Sauropod dinosaurs, say the researchers, were similar to cows, in that methane-producing microbes aided their digestion by fermenting the vegetation they ate. “A simple mathematical model suggests that the microbes living in sauropod dinosaurs may have produced enough methane to have an important effect on the Mesozoic climate,” explained researcher Dave Wilkinson, of Liverpool John Moores University.
Wilkinson and co-researcher Graeme Ruxton, from the University of St Andrews, were studying sauropod ecology when a question dawned on them: If modern cows produce enough methane gas to be of interest to climate scientists, what about sauropod dinosaurs?
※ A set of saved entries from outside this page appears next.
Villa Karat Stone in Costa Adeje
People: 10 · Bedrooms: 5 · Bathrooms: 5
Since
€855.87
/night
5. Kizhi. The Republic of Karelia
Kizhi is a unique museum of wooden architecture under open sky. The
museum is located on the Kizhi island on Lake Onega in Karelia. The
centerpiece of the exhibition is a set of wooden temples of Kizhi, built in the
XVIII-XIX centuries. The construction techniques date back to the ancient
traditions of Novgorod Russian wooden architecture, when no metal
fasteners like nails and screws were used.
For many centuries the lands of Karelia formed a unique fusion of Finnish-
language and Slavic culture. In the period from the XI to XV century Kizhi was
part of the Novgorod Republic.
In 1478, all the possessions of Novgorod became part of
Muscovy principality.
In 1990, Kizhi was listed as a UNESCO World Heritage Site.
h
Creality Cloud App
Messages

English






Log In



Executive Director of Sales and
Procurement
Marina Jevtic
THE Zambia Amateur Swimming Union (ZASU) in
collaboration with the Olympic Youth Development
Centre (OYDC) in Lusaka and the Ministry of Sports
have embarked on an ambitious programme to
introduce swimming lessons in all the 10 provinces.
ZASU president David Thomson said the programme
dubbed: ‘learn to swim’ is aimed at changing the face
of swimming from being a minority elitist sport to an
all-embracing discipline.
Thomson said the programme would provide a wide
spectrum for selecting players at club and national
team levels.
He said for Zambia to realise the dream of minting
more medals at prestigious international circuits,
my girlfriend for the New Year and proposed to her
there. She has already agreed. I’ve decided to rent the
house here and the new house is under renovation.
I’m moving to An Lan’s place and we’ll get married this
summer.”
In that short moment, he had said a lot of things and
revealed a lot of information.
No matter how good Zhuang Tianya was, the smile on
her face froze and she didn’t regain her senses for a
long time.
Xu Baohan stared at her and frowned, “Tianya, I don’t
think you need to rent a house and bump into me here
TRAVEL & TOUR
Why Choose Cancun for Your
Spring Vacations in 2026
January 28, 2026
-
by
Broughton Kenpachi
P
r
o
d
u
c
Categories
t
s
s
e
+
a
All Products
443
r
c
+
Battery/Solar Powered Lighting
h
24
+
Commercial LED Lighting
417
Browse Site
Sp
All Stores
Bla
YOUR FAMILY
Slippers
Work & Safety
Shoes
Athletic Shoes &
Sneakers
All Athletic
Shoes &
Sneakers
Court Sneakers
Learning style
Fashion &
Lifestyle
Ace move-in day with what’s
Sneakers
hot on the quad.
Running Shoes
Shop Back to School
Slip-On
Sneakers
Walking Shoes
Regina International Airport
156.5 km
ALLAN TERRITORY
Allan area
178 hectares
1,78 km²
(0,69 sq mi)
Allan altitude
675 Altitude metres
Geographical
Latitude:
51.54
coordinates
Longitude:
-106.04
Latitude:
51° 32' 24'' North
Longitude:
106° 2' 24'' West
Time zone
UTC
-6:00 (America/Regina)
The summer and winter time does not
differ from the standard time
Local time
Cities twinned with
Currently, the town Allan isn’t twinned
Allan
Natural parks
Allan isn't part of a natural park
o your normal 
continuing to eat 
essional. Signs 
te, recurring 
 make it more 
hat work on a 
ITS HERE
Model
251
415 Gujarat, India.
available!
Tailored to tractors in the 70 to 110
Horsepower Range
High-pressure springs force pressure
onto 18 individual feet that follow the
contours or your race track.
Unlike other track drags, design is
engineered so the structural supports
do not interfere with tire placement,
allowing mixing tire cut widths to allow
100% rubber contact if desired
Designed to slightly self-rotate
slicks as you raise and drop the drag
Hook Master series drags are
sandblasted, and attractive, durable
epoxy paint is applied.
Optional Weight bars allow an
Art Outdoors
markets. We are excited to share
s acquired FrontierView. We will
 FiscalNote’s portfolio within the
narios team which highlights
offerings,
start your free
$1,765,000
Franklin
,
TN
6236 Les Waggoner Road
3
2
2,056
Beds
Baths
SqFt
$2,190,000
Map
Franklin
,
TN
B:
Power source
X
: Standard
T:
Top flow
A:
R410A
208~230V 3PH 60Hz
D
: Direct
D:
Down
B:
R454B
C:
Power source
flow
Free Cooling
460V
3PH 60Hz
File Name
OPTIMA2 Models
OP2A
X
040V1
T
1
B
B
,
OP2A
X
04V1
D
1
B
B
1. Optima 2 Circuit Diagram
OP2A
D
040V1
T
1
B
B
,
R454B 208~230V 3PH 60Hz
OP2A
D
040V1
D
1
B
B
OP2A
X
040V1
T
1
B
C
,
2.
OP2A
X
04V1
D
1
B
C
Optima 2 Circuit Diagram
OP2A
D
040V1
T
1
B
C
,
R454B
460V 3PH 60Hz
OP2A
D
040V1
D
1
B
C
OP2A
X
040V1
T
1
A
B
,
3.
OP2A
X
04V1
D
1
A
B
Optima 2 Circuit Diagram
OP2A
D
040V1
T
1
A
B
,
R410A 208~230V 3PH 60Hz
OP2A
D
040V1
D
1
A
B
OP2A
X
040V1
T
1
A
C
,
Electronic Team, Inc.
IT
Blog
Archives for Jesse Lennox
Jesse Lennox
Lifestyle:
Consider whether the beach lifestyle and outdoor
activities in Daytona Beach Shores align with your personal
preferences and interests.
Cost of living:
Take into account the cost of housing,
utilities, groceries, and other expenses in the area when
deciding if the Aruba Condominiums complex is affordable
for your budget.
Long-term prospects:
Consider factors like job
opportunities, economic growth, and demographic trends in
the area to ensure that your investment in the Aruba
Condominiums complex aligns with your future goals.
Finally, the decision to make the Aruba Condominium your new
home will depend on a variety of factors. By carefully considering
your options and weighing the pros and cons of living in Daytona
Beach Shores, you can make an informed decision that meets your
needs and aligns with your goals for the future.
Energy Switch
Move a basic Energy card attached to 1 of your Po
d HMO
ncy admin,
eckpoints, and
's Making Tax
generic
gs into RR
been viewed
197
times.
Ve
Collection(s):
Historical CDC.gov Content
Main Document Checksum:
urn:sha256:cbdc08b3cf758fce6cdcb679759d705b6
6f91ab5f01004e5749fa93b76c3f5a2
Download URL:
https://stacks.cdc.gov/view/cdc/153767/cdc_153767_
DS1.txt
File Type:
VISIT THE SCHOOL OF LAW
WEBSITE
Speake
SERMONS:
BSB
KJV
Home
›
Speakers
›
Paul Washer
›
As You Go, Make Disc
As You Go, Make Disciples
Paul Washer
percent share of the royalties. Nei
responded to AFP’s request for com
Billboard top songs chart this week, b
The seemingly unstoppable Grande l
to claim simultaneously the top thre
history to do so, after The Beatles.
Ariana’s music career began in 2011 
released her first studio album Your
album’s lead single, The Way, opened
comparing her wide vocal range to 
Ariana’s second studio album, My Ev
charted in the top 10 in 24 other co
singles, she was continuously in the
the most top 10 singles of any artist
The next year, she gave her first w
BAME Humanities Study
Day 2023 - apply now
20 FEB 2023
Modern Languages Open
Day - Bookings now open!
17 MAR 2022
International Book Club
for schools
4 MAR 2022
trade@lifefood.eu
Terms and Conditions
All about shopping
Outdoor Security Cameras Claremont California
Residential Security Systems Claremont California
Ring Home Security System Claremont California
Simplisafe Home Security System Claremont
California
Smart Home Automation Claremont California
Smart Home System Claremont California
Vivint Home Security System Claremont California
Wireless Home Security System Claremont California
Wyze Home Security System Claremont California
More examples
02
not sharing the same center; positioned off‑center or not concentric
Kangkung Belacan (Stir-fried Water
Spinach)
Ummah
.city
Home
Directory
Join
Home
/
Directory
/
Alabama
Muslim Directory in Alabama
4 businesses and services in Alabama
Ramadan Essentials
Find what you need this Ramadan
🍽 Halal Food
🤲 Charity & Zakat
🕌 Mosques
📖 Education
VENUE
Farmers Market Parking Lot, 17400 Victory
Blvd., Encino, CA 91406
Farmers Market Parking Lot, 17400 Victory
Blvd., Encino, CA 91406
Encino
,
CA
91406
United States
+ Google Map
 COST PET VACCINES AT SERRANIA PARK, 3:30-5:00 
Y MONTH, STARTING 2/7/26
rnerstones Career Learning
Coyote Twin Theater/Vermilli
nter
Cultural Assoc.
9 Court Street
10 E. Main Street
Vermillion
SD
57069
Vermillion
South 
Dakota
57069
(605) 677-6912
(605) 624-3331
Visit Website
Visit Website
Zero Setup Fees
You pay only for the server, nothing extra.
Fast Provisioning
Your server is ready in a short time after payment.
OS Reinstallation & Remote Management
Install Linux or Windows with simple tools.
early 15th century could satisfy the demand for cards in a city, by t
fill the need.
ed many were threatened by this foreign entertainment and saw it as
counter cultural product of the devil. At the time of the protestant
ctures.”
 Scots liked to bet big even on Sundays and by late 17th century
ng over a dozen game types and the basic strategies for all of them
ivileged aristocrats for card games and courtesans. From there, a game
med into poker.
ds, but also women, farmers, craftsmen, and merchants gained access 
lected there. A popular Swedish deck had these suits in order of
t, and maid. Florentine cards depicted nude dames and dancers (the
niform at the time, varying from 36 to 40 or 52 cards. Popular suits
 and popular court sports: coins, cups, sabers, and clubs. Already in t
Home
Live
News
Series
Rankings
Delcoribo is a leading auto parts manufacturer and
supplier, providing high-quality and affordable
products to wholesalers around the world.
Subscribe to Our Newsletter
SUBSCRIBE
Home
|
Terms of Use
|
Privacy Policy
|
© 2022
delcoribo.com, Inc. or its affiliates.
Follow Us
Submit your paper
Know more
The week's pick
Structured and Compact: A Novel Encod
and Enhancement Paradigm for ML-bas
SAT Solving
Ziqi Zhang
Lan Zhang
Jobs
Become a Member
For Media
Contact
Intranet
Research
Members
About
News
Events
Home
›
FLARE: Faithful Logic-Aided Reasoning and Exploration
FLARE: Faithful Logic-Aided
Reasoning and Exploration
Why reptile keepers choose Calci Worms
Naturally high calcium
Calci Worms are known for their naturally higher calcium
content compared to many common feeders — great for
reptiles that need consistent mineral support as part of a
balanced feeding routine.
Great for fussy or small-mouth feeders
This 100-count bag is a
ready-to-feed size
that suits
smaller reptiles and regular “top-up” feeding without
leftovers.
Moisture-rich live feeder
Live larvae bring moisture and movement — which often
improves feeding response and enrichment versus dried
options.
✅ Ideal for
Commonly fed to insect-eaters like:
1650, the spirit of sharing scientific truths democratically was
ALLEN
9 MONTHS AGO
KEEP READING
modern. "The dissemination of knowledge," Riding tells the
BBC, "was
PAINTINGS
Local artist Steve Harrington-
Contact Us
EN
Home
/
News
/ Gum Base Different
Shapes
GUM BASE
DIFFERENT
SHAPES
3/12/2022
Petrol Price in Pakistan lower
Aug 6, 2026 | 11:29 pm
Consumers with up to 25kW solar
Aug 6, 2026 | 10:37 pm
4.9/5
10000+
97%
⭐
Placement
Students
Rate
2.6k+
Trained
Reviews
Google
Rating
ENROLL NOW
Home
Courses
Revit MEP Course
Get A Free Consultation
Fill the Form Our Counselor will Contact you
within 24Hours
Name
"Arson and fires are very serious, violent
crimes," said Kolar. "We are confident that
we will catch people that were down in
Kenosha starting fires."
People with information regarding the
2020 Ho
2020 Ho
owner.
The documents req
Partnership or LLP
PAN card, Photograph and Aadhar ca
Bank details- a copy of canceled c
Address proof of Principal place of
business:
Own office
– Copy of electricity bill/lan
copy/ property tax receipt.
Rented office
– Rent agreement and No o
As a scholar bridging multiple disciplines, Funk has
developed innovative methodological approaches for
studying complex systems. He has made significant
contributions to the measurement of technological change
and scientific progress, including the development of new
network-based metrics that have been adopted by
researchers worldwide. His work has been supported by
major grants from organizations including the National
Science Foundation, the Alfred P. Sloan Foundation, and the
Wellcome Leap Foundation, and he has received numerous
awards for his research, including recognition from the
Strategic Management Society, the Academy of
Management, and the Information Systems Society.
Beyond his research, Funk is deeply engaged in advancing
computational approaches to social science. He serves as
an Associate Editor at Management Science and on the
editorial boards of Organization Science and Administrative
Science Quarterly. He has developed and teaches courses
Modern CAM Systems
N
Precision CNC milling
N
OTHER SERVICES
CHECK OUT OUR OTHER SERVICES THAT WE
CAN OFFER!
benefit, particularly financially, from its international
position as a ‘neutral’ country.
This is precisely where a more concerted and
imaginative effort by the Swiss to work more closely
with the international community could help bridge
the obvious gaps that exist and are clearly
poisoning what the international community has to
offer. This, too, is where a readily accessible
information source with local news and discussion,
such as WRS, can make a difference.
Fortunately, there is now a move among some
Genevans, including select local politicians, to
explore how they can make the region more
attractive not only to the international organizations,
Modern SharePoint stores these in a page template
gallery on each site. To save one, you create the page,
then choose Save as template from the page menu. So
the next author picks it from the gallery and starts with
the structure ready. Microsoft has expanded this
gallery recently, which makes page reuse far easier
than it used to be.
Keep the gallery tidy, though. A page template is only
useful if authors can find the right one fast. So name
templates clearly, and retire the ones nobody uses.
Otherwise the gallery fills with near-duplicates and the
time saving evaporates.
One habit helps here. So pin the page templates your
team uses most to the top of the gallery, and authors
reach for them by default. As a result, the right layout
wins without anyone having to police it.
Animal physiologists have studied methane production from a range of modern animals to derive equations that predict methane production based on the total mass of the animals in question. The researchers based their calculations on a medium-sized sauropod weighing around 20,000 kilograms, and population densities ranging from a few large adults to a few tens of individuals per square kilometer.
Before the industrial age, about 150 years ago, methane emissions were roughly 200 Tg per year. By comparison, modern ruminant animals, including cows, goats, and others, contribute methane emissions of 50 to 100 Tg per year. The researchers say the study’s conclusions; “serve as a useful reminder for the importance of microbes and methane for global climate.”